What economic models for the deployment of these technologies?

The benefit of the deployment of these sectors is essentially linked to the reduction of CO emissions2, to which carbon markets for example (emission quota systems) give an economic value: capture, transport and storage or recovery are not technologies independent of each other, but links in a same value chain.

This is why the deployment of the sector must be coordinated over time and on a voluntary territory by means of investments in shared operational projects on the scale of France and Europe. The deployment of “CO hubs2 – networks collecting CO2 issued by different industries and pooling transport and storage infrastructures – must be anticipated. This is the case, for example, of Hauts-de-France and Normandy, which are working on the development of a hub for the capture and transport of CO2 and projet Northern Lights which is working on a commercial CO transport and storage project2.

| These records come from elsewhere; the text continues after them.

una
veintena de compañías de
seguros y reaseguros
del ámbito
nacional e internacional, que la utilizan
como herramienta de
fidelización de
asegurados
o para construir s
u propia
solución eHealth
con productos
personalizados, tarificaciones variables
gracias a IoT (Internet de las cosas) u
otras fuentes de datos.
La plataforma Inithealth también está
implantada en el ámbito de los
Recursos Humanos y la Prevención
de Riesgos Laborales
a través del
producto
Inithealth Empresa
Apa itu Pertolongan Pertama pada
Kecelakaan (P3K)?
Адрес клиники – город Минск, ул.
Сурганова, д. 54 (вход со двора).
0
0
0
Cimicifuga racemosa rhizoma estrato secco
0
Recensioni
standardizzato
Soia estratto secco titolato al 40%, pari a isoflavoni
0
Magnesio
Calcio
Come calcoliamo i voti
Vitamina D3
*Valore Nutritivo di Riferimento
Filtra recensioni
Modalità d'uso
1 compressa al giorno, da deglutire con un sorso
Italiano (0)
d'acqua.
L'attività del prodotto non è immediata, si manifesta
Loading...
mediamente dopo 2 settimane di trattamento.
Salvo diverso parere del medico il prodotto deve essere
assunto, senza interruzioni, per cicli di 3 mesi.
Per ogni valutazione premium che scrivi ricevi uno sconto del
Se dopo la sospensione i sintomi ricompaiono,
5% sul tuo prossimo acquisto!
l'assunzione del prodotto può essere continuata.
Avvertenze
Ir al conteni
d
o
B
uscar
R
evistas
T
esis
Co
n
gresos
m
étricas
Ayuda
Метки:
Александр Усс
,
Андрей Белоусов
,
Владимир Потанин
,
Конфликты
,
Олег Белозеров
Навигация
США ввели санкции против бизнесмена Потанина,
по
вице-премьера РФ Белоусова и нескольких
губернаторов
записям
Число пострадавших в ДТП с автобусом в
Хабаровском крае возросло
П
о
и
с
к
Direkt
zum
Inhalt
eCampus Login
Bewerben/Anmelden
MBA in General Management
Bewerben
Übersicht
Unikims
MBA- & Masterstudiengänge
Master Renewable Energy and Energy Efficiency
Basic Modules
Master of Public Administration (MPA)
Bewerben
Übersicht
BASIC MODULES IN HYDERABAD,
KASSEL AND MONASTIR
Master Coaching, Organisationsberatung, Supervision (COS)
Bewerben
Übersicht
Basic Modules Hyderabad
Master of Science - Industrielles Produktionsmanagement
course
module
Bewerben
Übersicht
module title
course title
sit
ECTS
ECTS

Developed within the framework of European research projects such as Strategy CCUS based on technical factors (volumes of CO2 involved, geographical areas concerned, possible uses of CO2 near capture sites, possible storage sites) and environmental (via life cycle analysis methodologies), the scenarios also take into account economic and social factors, such as job creation and the concerns of local communities, which must be involved as soon as possible in the construction of a project.

The challenge today is to create the conditions to allow the deployment of the CCUS sector on a large scale from 2030. If the technologies are there, financial support mechanisms and a regulatory framework are necessary to accelerate the implementation of the sector. According to current estimates, the carbon quota price emitted is still lower than the expenses that manufacturers would have to incur to invest in these facilities, i.e. between €50 and €180 per ton of CO2 avoid.

Florence Delprat-Jannaud, CO2 Capture and Storage Program Manager, IFP New energies

This article is republished from The Conversation under Creative Commons license. Read theoriginal article.